Document text:

::::::::

Astrocytes protect neurons from toxic buildup

Summary: Stimulating mouse neurons in a dish lead to a build-up to fatty acids and lipid particle release. Astrocytes engulfed the particles and increased genetic activity associated with detoxification.

Source: HHMI

Astrocytes are overtaxed neurons’ pit crew.

The brain cells collect damaged lipids secreted by hyperactive neurons, then recycle those toxic molecules into energy, researchers at the Howard Hughes Medical Institute’s Janelia Research Campus report May 23, 2019, in the journal Cell. It’s a mechanism to protect neurons from the damaging side effects of overactivity. And it’s another important role for astrocytes, which support neurons in various ways.

When a neuron fires fast and furious, lipid molecules in the cell get damaged and can become toxic. While most kinds of cells sequester excess fatty acids away or feed them to mitochondria to prevent buildup, neurons don’t seem to rely on those tricks.

Instead, “neurons unload some of the burden to astrocytes,” says study coauthor and Janelia Group Leader Zhe Liu, who worked closely with Maria Ioannou and Jennifer Lippincott-Schwartz, a senior group leader at Janelia. “For a long time, people have suspected there was some mechanism like this. The new work shows how this process actually happens.”

::::::::

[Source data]
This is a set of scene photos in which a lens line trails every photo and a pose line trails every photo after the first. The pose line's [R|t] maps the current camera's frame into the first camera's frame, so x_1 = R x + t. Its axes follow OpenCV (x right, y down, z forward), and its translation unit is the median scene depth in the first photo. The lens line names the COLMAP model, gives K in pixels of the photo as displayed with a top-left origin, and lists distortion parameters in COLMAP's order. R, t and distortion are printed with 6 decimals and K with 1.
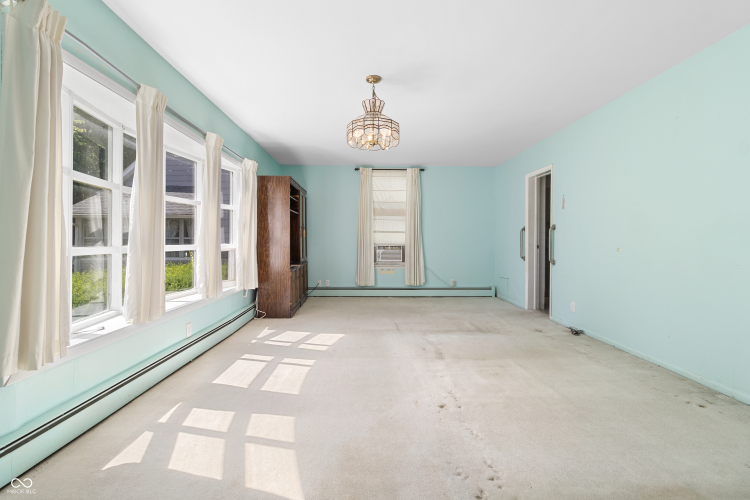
lens RADIAL K [[348.5, 0, 375.3], [0, 348.5, 246.6], [0, 0, 1]] dist [0.001354, 0.001573]
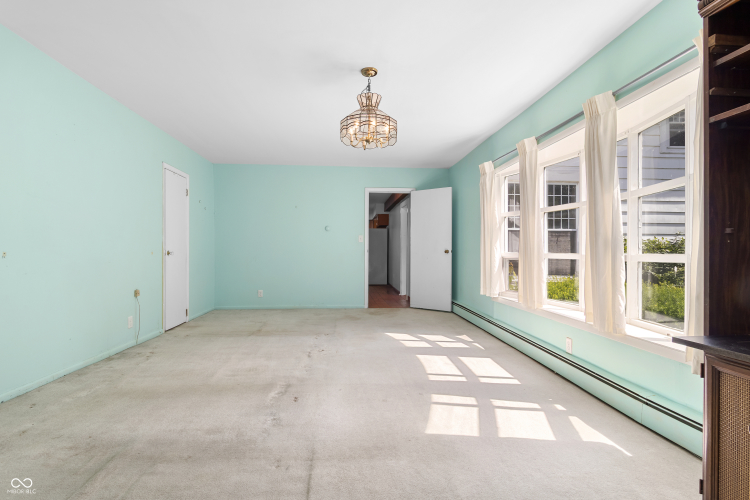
lens RADIAL K [[384.9, 0, 376.5], [0, 384.9, 249.3], [0, 0, 1]] dist [-0.005031, -0.001405]
pose [[-0.998477, -0.008678, -0.054487, 0.025489], [-0.008901, 0.999953, 0.003850, -0.014218], [0.054451, 0.004329, -0.998507, 2.057140]]
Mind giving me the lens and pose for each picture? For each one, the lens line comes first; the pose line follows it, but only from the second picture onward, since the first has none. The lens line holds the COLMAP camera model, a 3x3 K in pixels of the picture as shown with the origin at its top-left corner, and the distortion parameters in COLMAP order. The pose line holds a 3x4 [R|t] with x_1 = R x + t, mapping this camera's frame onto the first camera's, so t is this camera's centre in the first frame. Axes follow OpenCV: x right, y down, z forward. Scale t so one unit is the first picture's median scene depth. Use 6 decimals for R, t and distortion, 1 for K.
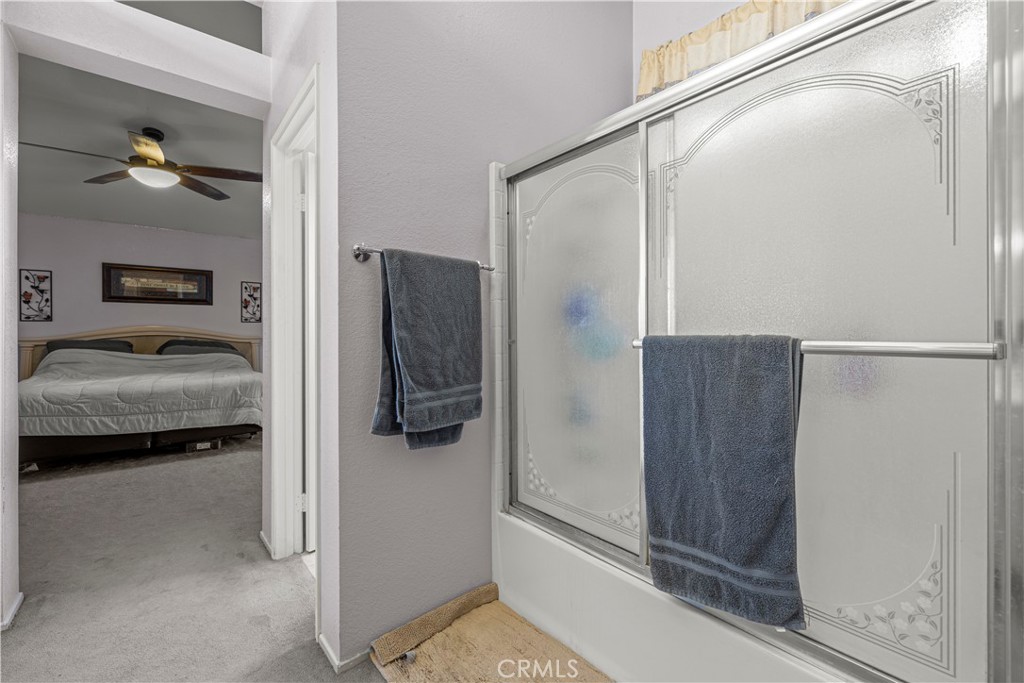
lens RADIAL K [[436.4, 0, 515.7], [0, 436.4, 333.1], [0, 0, 1]] dist [0.000780, -0.000022]
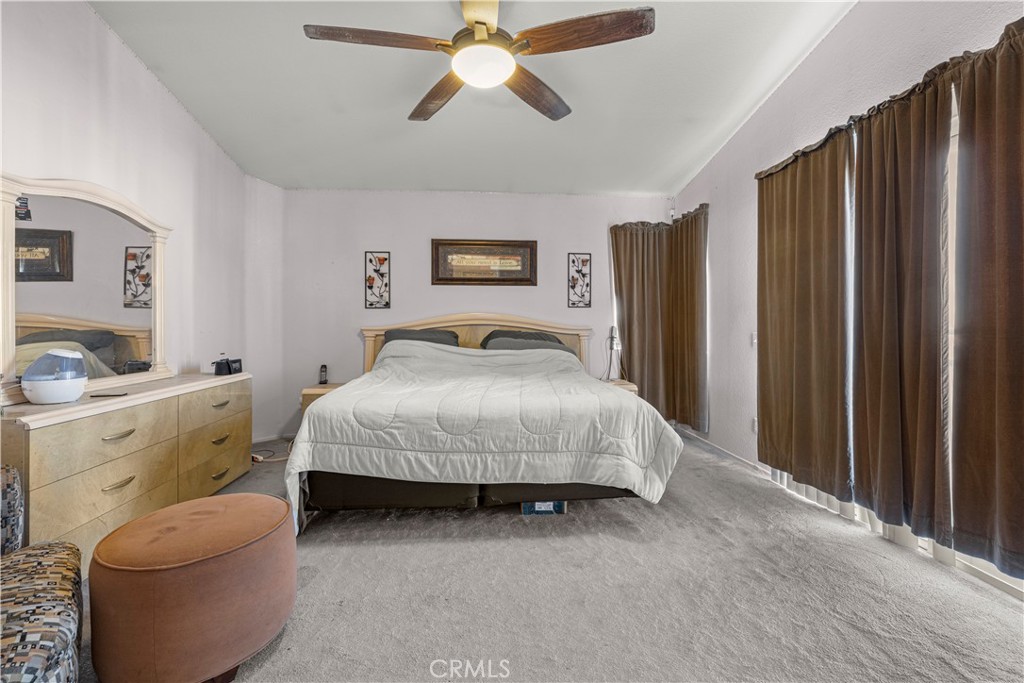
lens RADIAL K [[444.5, 0, 512.0], [0, 444.5, 322.2], [0, 0, 1]] dist [0.001764, -0.000006]
pose [[0.822199, -0.000273, -0.569200, -0.349660], [-0.001980, 0.999992, -0.003340, 0.004185], [0.569196, 0.003873, 0.822193, 0.406895]]
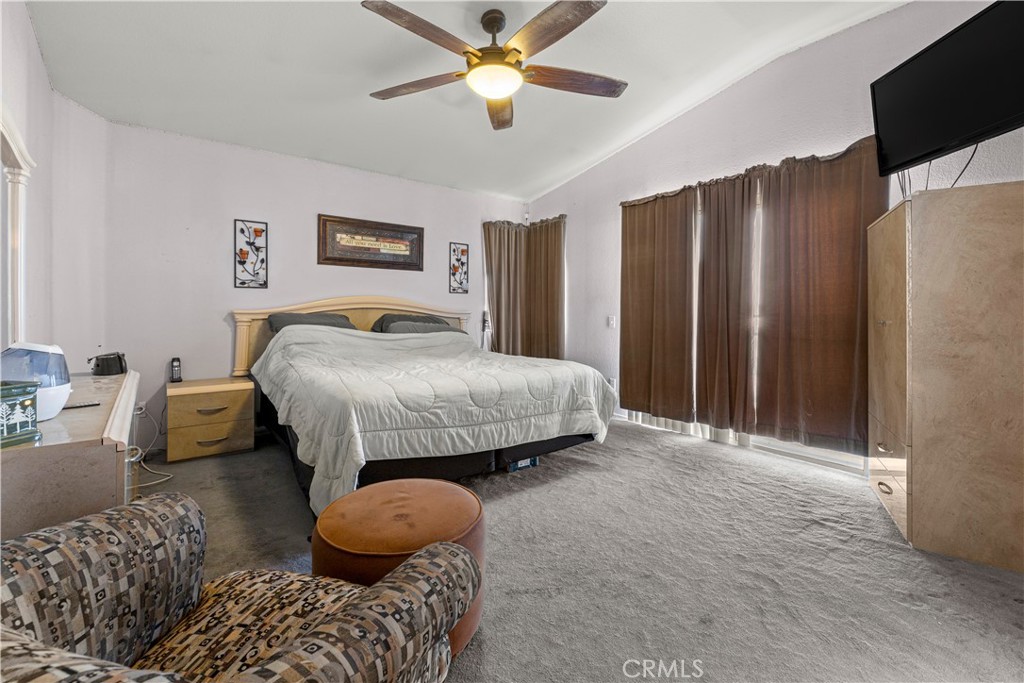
lens RADIAL K [[447.7, 0, 513.8], [0, 447.7, 308.3], [0, 0, 1]] dist [-0.000197, 0.000064]
pose [[0.999749, 0.012056, -0.018884, -0.629880], [-0.012080, 0.999926, -0.001182, 0.003956], [0.018868, 0.001410, 0.999821, 0.226628]]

::::::::

Questions to answer:
(1) Answer these questions from the article on astrocytes and neurons.
(a) According to the summary, what did astrocytes increase after engulfing the lipid particles?
(b) In which journal did the researchers report their findings?
(c) What does the article say most kinds of cells do to prevent a buildup of excess fatty acids?
(2) Write the next part of the article on astrocytes and neurons, continuing after its final sentence.

Answer list:
(1)
(a) Genetic activity associated with detoxification.
(b) Cell.
(c) They sequester the excess fatty acids away or feed them to mitochondria.

(2)
The finding arose from a curious observation: Overactive neurons release damaged fatty acids bundled up in lipid particles.

“People didn’t think that neurons could secrete those lipid particles,” Liu says.

But stimulating mouse neurons in a dish led to the buildup of fatty acids and, eventually, lipid particle release, the team showed. Then, nearby astrocytes engulfed the particles and amped up the activity of genes involved in energy production and detoxification.

Neurons (red) off-load toxic molecules to astrocytes (grey) via lipid droplets (green). The image is credited to Maria Ioannou.

Astrocytes feed neurons’ off-loaded damaged lipids to their own mitochondria, converting waste into energy, Liu concluded. Tests in mice showed a similar response. After a lesion to the brain that mimics a stroke – a huge stress to neurons – neurons increased production of proteins involved in transporting fatty acids out of the cell, and fatty acids built up in astrocytes.

This pathway for clearing toxic molecules from neurons might be damaged in Alzheimer’s patients, Liu proposes, though that hasn’t been thoroughly investigated. A next step, led by Maria Ioannou in her new lab at the University of Alberta, is to examine what’s different about this mechanism in cell culture and rodent models of Alzheimer’s disease.

About this neuroscience research article

Source:
HHMI
Media Contacts:
Laurel Hamers – HHMI
Image Source:
The image is credited to Maria Ioannou.

Original Research: Closed access
“Neuron-Astrocyte Metabolic Coupling Protects against Activity-Induced Fatty Acid Toxicity”. Maria Ioannou et al.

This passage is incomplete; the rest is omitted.